Task directions: For each line of the data below that contains "buttons", return that line.

##### Provided records

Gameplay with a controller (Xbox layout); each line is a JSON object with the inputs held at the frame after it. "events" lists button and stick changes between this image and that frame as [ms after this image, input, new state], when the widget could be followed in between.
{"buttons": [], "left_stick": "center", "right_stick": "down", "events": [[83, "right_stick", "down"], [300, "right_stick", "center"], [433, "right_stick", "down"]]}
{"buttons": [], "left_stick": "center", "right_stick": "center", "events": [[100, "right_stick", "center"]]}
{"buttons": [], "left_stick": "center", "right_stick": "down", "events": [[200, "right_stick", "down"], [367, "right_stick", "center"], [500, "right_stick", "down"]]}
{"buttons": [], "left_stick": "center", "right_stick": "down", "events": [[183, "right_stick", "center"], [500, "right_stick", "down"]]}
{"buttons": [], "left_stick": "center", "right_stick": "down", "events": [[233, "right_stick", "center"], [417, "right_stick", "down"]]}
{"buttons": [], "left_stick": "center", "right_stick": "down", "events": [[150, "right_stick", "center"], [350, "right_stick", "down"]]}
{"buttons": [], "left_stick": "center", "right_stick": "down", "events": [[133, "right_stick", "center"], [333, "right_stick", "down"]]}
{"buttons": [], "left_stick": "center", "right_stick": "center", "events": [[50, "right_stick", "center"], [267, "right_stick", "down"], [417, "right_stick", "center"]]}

##########

Written answer:
{"buttons": [], "left_stick": "center", "right_stick": "down", "events": [[83, "right_stick", "down"], [300, "right_stick", "center"], [433, "right_stick", "down"]]}
{"buttons": [], "left_stick": "center", "right_stick": "center", "events": [[100, "right_stick", "center"]]}
{"buttons": [], "left_stick": "center", "right_stick": "down", "events": [[200, "right_stick", "down"], [367, "right_stick", "center"], [500, "right_stick", "down"]]}
{"buttons": [], "left_stick": "center", "right_stick": "down", "events": [[183, "right_stick", "center"], [500, "right_stick", "down"]]}
{"buttons": [], "left_stick": "center", "right_stick": "down", "events": [[233, "right_stick", "center"], [417, "right_stick", "down"]]}
{"buttons": [], "left_stick": "center", "right_stick": "down", "events": [[150, "right_stick", "center"], [350, "right_stick", "down"]]}
{"buttons": [], "left_stick": "center", "right_stick": "down", "events": [[133, "right_stick", "center"], [333, "right_stick", "down"]]}
{"buttons": [], "left_stick": "center", "right_stick": "center", "events": [[50, "right_stick", "center"], [267, "right_stick", "down"], [417, "right_stick", "center"]]}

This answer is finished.